• Data in this exercise
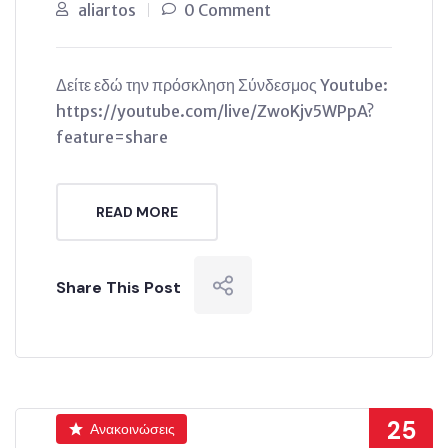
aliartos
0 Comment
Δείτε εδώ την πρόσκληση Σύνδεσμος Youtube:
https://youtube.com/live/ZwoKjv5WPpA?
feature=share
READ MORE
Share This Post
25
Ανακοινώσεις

---

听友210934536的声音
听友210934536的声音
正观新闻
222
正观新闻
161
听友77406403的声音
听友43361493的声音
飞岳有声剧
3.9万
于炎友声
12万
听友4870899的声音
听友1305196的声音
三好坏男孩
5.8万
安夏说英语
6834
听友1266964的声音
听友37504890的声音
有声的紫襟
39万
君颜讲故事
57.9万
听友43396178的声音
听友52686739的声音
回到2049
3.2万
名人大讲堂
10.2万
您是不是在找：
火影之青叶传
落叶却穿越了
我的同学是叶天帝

--

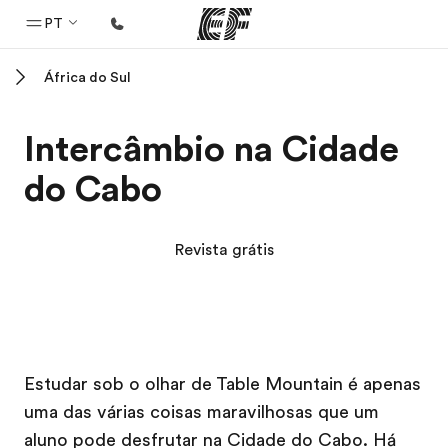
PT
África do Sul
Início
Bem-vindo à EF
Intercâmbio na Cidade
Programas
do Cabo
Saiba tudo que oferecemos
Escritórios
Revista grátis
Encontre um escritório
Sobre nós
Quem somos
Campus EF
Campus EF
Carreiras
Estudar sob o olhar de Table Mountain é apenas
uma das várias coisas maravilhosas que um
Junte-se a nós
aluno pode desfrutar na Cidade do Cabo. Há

• What needs to be done
Extract each line of the listing that contains the word "Cabo", treating uppercase and lowercase letters as different.

• Written solution
do Cabo
aluno pode desfrutar na Cidade do Cabo. Há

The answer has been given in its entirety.